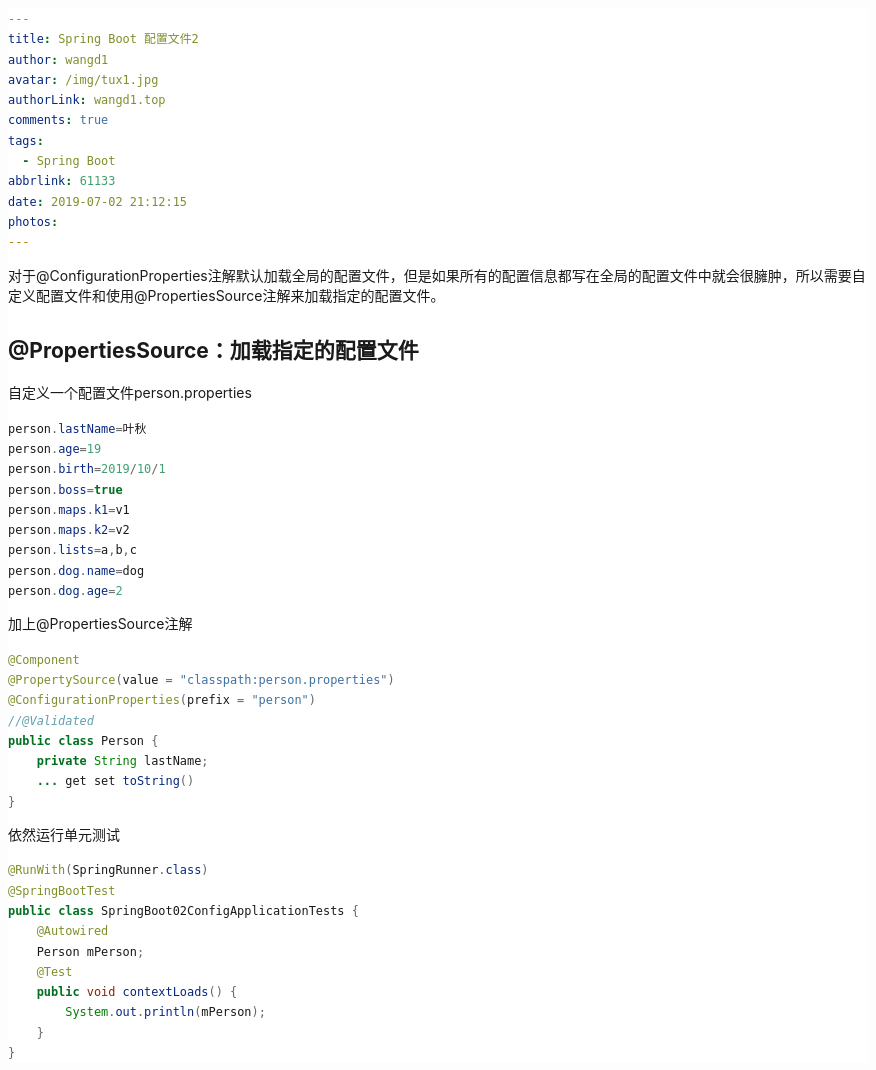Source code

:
 ```yaml
---
title: Spring Boot 配置文件2
author: wangd1
avatar: /img/tux1.jpg
authorLink: wangd1.top
comments: true
tags:
  - Spring Boot
abbrlink: 61133
date: 2019-07-02 21:12:15
photos:
---
```


对于@ConfigurationProperties注解默认加载全局的配置文件，但是如果所有的配置信息都写在全局的配置文件中就会很臃肿，所以需要自定义配置文件和使用@PropertiesSource注解来加载指定的配置文件。



## @PropertiesSource：加载指定的配置文件

自定义一个配置文件person.properties

```java
person.lastName=叶秋
person.age=19
person.birth=2019/10/1
person.boss=true
person.maps.k1=v1
person.maps.k2=v2
person.lists=a,b,c
person.dog.name=dog
person.dog.age=2
```

加上@PropertiesSource注解

```java
@Component
@PropertySource(value = "classpath:person.properties")
@ConfigurationProperties(prefix = "person")
//@Validated
public class Person {
    private String lastName;
    ... get set toString()
}
```

依然运行单元测试

```java
@RunWith(SpringRunner.class)
@SpringBootTest
public class SpringBoot02ConfigApplicationTests {
    @Autowired
    Person mPerson;
    @Test
    public void contextLoads() {
        System.out.println(mPerson);
    }
}
```
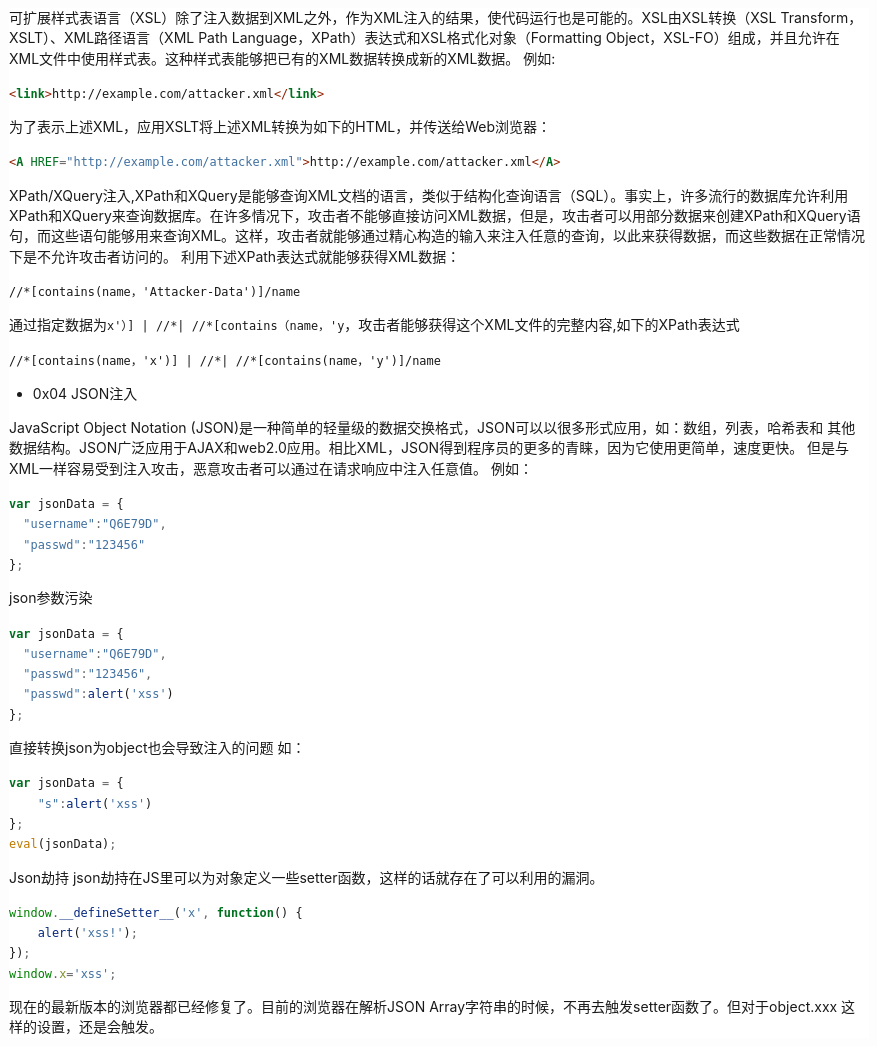 可扩展样式表语言（XSL）除了注入数据到XML之外，作为XML注入的结果，使代码运行也是可能的。XSL由XSL转换（XSL Transform，XSLT）、XML路径语言（XML Path Language，XPath）表达式和XSL格式化对象（Formatting Object，XSL-FO）组成，并且允许在XML文件中使用样式表。这种样式表能够把已有的XML数据转换成新的XML数据。
例如:
```html
<link>http://example.com/attacker.xml</link>
```
为了表示上述XML，应用XSLT将上述XML转换为如下的HTML，并传送给Web浏览器：
```html
<A HREF="http://example.com/attacker.xml">http://example.com/attacker.xml</A>
```
XPath/XQuery注入,XPath和XQuery是能够查询XML文档的语言，类似于结构化查询语言（SQL）。事实上，许多流行的数据库允许利用XPath和XQuery来查询数据库。在许多情况下，攻击者不能够直接访问XML数据，但是，攻击者可以用部分数据来创建XPath和XQuery语句，而这些语句能够用来查询XML。这样，攻击者就能够通过精心构造的输入来注入任意的查询，以此来获得数据，而这些数据在正常情况下是不允许攻击者访问的。
利用下述XPath表达式就能够获得XML数据：
```text
//*[contains(name，'Attacker-Data')]/name
```
通过指定数据为`x'）] | //*| //*[contains（name，'y`，攻击者能够获得这个XML文件的完整内容,如下的XPath表达式
```text
//*[contains(name，'x')] | //*| //*[contains(name，'y')]/name
```

- 0x04 JSON注入

JavaScript Object Notation (JSON)是一种简单的轻量级的数据交换格式，JSON可以以很多形式应用，如：数组，列表，哈希表和
其他数据结构。JSON广泛应用于AJAX和web2.0应用。相比XML，JSON得到程序员的更多的青睐，因为它使用更简单，速度更快。
但是与XML一样容易受到注入攻击，恶意攻击者可以通过在请求响应中注入任意值。
例如：
```javascript
var jsonData = {
  "username":"Q6E79D",
  "passwd":"123456"  
};
```
json参数污染
```javascript
var jsonData = {
  "username":"Q6E79D",
  "passwd":"123456",
  "passwd":alert('xss')
};
```
直接转换json为object也会导致注入的问题
如：
```javascript
var jsonData = {
    "s":alert('xss')
};
eval(jsonData);
```
Json劫持
json劫持在JS里可以为对象定义一些setter函数，这样的话就存在了可以利用的漏洞。
```javascript
window.__defineSetter__('x', function() {  
    alert('xss!');  
});  
window.x='xss';  
```
现在的最新版本的浏览器都已经修复了。目前的浏览器在解析JSON Array字符串的时候，不再去触发setter函数了。但对于object.xxx 这样的设置，还是会触发。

####

■ WHAT TO PRODUCE:
Where a line of the entries contains the word "window", count it, then state the total and nothing else.

■ WRITTEN ANSWER:
2